» The problem: Reproduce the listing from its first line through the line containing "My reading: **8:47**", changing every "Quick check" to "Spot check" and leaving everything else as it stands.

(A sequence of records)
## BEGIN
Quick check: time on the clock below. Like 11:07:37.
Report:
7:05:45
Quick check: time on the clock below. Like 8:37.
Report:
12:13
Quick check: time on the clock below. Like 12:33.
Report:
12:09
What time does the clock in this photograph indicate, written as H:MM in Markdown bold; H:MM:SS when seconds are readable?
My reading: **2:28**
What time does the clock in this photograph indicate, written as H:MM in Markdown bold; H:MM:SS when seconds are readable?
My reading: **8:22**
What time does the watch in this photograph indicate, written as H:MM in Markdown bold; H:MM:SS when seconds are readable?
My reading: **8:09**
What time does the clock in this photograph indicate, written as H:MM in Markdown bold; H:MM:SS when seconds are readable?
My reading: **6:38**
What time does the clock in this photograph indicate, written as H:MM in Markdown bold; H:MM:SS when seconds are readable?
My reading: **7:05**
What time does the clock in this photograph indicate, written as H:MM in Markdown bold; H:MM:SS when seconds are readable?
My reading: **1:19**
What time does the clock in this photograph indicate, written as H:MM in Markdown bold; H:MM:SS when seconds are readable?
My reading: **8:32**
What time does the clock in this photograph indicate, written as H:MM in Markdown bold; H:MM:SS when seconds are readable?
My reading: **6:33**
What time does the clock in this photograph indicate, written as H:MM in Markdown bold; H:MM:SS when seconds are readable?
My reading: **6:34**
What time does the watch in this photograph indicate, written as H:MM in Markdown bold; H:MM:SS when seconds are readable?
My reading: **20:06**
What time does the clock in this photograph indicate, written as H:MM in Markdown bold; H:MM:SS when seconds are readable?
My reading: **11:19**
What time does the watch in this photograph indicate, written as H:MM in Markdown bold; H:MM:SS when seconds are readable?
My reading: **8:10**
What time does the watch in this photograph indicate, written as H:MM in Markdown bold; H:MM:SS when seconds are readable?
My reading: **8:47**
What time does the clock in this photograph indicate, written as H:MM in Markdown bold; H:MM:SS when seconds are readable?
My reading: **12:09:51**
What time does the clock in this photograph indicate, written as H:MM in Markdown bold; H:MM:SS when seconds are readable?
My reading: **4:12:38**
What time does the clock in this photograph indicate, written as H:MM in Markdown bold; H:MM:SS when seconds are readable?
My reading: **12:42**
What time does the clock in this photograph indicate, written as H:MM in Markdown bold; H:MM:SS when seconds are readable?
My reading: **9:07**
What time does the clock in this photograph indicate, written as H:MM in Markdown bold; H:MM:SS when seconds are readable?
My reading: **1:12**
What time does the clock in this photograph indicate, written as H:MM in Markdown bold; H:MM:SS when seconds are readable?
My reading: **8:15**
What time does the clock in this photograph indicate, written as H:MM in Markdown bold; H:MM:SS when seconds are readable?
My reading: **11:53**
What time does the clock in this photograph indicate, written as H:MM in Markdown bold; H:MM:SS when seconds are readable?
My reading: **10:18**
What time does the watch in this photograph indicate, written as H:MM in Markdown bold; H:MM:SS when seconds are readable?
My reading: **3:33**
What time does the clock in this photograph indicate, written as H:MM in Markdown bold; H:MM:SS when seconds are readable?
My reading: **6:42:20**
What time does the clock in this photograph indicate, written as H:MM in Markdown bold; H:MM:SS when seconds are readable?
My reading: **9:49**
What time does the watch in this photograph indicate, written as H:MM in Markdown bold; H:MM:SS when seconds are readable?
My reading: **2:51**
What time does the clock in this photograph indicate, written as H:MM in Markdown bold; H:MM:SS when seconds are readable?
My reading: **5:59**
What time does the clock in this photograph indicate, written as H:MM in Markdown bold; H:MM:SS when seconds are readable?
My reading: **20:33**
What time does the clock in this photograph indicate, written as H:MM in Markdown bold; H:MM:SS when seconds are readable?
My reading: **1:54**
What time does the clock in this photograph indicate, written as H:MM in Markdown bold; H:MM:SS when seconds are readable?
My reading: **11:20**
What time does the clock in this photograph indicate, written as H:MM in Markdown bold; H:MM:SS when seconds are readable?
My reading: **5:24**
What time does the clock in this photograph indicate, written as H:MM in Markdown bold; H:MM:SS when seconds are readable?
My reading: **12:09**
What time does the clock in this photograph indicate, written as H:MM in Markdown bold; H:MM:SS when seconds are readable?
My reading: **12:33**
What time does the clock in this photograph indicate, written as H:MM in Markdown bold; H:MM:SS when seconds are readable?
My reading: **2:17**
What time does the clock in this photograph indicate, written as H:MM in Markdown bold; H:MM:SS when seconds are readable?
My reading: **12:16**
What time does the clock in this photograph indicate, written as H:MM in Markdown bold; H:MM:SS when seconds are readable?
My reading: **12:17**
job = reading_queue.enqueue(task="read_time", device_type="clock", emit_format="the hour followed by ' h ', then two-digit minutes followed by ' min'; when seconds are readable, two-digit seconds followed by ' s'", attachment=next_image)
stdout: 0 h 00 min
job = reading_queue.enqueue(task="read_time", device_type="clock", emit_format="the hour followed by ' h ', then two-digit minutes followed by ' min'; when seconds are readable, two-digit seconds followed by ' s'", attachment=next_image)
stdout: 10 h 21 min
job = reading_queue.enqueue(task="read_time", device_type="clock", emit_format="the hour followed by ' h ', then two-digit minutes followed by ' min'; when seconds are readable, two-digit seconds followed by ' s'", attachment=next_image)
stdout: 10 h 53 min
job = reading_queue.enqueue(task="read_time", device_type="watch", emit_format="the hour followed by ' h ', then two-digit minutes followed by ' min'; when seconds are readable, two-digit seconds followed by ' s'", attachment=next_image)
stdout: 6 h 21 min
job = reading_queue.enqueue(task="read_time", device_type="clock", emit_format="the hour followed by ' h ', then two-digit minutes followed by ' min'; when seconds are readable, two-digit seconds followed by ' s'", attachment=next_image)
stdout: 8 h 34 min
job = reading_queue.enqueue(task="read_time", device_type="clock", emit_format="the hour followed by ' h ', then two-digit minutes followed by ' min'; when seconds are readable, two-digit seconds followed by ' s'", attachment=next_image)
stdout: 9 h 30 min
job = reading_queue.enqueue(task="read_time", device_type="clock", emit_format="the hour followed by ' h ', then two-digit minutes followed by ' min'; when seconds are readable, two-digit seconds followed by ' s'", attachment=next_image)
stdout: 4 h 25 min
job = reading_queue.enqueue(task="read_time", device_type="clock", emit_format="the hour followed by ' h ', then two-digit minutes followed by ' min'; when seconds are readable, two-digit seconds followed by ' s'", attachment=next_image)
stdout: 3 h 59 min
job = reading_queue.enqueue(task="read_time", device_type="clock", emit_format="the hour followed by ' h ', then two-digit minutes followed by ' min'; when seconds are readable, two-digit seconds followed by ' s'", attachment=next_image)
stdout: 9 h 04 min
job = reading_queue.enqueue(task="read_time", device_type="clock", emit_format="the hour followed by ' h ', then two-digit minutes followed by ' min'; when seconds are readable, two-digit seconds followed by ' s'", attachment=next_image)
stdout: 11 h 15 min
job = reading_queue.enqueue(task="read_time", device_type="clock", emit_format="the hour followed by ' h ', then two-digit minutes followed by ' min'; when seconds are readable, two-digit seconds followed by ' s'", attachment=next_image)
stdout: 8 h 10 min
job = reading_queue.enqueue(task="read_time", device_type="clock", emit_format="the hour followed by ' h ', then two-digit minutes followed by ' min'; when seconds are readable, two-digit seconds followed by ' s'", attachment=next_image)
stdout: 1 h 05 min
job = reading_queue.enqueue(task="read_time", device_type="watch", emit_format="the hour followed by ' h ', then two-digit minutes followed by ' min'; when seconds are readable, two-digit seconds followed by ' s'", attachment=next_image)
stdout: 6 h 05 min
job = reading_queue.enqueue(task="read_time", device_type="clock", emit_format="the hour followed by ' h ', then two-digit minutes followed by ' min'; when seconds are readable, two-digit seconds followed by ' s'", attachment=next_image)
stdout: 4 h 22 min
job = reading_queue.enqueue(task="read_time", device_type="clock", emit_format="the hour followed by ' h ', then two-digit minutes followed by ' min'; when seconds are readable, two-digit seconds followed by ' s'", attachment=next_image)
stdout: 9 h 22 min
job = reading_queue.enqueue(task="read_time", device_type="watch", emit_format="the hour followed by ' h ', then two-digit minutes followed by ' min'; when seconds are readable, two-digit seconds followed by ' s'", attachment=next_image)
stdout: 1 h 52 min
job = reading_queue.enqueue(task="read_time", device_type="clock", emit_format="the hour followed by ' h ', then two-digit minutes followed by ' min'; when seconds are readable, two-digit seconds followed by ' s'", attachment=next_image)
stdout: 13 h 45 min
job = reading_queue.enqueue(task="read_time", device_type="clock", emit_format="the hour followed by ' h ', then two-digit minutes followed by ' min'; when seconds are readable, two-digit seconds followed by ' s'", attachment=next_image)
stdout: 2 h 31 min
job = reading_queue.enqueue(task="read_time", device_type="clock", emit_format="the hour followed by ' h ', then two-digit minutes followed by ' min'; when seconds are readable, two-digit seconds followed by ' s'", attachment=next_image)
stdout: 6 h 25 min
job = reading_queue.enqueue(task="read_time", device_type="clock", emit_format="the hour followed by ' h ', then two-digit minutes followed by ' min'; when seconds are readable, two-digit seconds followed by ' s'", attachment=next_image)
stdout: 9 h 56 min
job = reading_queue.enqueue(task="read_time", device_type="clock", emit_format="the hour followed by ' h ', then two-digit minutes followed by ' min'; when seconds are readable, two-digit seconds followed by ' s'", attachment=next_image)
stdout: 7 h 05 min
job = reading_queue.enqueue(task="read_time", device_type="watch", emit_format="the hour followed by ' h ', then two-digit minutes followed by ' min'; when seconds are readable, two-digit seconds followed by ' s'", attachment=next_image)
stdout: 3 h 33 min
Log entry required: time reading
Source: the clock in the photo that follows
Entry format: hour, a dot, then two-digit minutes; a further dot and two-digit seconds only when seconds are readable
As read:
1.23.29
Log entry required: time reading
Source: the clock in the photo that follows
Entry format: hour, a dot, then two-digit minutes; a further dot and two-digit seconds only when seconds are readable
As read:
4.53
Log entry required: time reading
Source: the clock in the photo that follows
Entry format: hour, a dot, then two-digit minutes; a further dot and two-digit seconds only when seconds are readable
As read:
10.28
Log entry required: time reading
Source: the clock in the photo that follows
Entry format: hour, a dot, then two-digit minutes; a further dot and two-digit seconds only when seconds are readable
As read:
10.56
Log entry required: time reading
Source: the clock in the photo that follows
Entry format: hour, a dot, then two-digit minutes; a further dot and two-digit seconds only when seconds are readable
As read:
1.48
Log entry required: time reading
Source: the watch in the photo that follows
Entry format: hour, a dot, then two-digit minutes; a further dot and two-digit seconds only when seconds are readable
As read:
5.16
## END
» Output for this task:
Spot check: time on the clock below. Like 11:07:37.
Report:
7:05:45
Spot check: time on the clock below. Like 8:37.
Report:
12:13
Spot check: time on the clock below. Like 12:33.
Report:
12:09
What time does the clock in this photograph indicate, written as H:MM in Markdown bold; H:MM:SS when seconds are readable?
My reading: **2:28**
What time does the clock in this photograph indicate, written as H:MM in Markdown bold; H:MM:SS when seconds are readable?
My reading: **8:22**
What time does the watch in this photograph indicate, written as H:MM in Markdown bold; H:MM:SS when seconds are readable?
My reading: **8:09**
What time does the clock in this photograph indicate, written as H:MM in Markdown bold; H:MM:SS when seconds are readable?
My reading: **6:38**
What time does the clock in this photograph indicate, written as H:MM in Markdown bold; H:MM:SS when seconds are readable?
My reading: **7:05**
What time does the clock in this photograph indicate, written as H:MM in Markdown bold; H:MM:SS when seconds are readable?
My reading: **1:19**
What time does the clock in this photograph indicate, written as H:MM in Markdown bold; H:MM:SS when seconds are readable?
My reading: **8:32**
What time does the clock in this photograph indicate, written as H:MM in Markdown bold; H:MM:SS when seconds are readable?
My reading: **6:33**
What time does the clock in this photograph indicate, written as H:MM in Markdown bold; H:MM:SS when seconds are readable?
My reading: **6:34**
What time does the watch in this photograph indicate, written as H:MM in Markdown bold; H:MM:SS when seconds are readable?
My reading: **20:06**
What time does the clock in this photograph indicate, written as H:MM in Markdown bold; H:MM:SS when seconds are readable?
My reading: **11:19**
What time does the watch in this photograph indicate, written as H:MM in Markdown bold; H:MM:SS when seconds are readable?
My reading: **8:10**
What time does the watch in this photograph indicate, written as H:MM in Markdown bold; H:MM:SS when seconds are readable?
My reading: **8:47**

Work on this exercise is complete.